I am not, however, writing to pile on Lee Daniel’s The Butler. (Even the naming is tad annoying: there was a film in 1916 called The Butler, so they had to rename this one? Really, there was confusion?)
I do think that the questions raised in criticism of historical semi-accuracy for that film point us to a bigger problem. Pastor, if you think the valuable point in The Butler is obscured by the fictional character being born in a different state than his real life inspiration, what about that story you told last Sunday regarding the size of the fish you caught?
Now, some people might be willing to overlook minor adjustments to the details in service of a greater point. After all, if you are able to preach to a 1000 by claiming you’ve done it before, when the nearest was 150, should we fault you? After all, the bigger story is at hand, right? The greater opportunity to do good eclipses the need to be exact on the finer points of details, right?
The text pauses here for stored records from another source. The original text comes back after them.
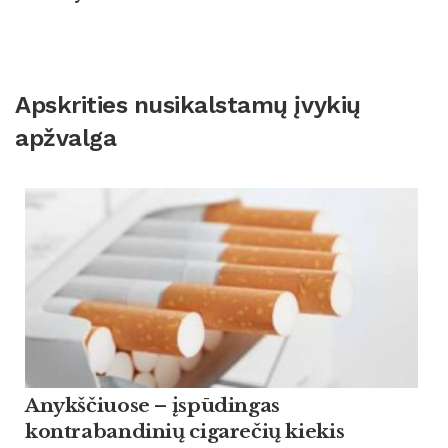
Apskrities nusikalstamų įvykių
apžvalga
Anykščiuose – įspūdingas
kontrabandinių cigarečių kiekis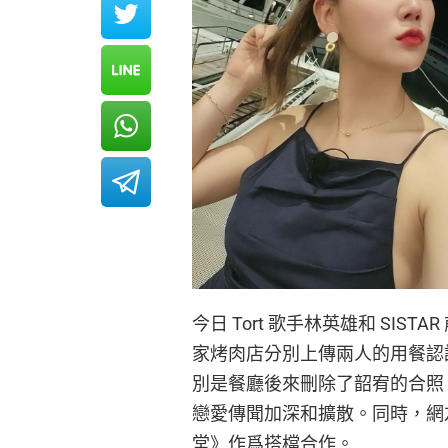
今日 Tort 歌手林英雄和 SI
家烤肉店分別上傳兩人的用餐認
別是餐廳後來刪除了韶宥的合照
戀愛傳聞加深和擴散。同時，網友
堂》作爲搭檔合作。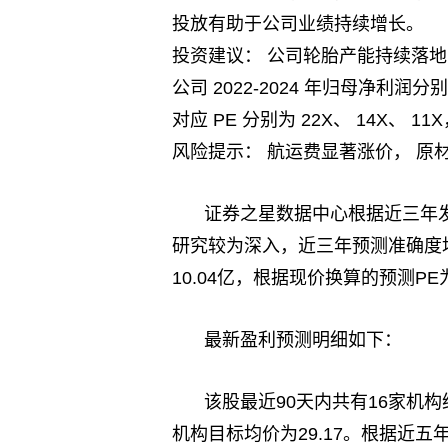
投放有助于公司业绩持续增长。
投资建议： 公司轮胎产能持续落
公司 2022-2024 年归母净利润分别为 
对应 PE 分别为 22X、 14X、 1
风险提示： 航运费显著涨价， 原
证券之星数据中心根据近三年
研究较为深入，近三年预测准确度均值
10.04亿，根据现价换算的预测PE为
最新盈利预测明细如下：
该股最近90天内共有16家机构
机构目标均价为29.17。根据近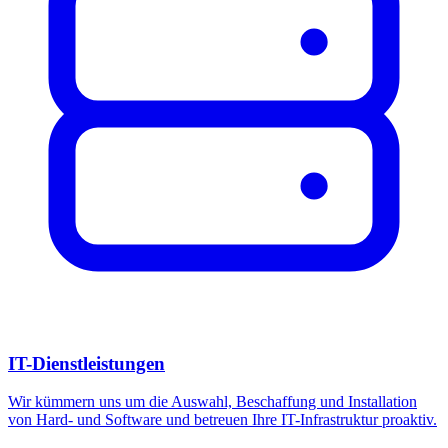
IT-Dienstleistungen
Wir kümmern uns um die Auswahl, Beschaffung und Installation
von Hard- und Software und betreuen Ihre IT-Infrastruktur proaktiv.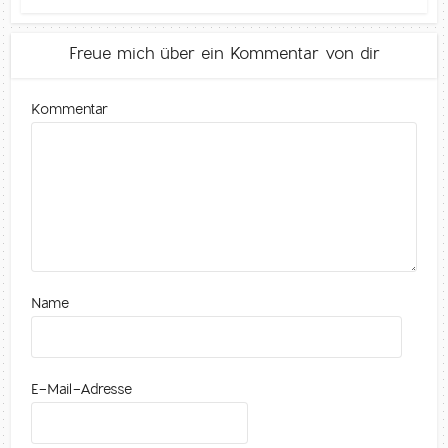
Freue mich über ein Kommentar von dir
Kommentar
Name
E-Mail-Adresse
After all, we only have so many minutes to preach. And if it took compressing facts to make a 2-hour sermon on race, how much more compression should we take?
Except we cannot risk it. Our audience will, eventually, check our facts. And we cannot say that our sermon was meant to dramatize the whole of a situation, can we? Our preaching and teaching must resound with truth, from the Truth of the Word down through the truth of just how many people you really have led to Jesus over the years.
Over the years, I have grown accustomed to Hollywood portraying history with a loose grip: The Butler, Saving Private Ryan, Band of Brothers, Gods and Generals, The Longest Day… the list is pretty long of films that give us good lessons wrapped with historical laxity. Yet all along, I would admittedly not buy a used car from the typical Hollywood producer, because I assume, based on lives and methods, that honesty is not their forte. Messages are, though.
For we who proclaim the Christian Gospel, honesty and the message are inextricably linked. You cannot embellish the facts of your life, the stories you use to illustrate, or the Gospel you proclaim. If all we have, at the end of the day, is a fictionalized account to prove a point, we are not preaching the Word of God. That, folks, is unacceptable.
A quick clarification: certainly Jesus taught in parables. And parables that are expressed as clearly fictional are a different matter entirely. I am addressing the tendency we see to take the truth and “improve it” for storytelling purposes.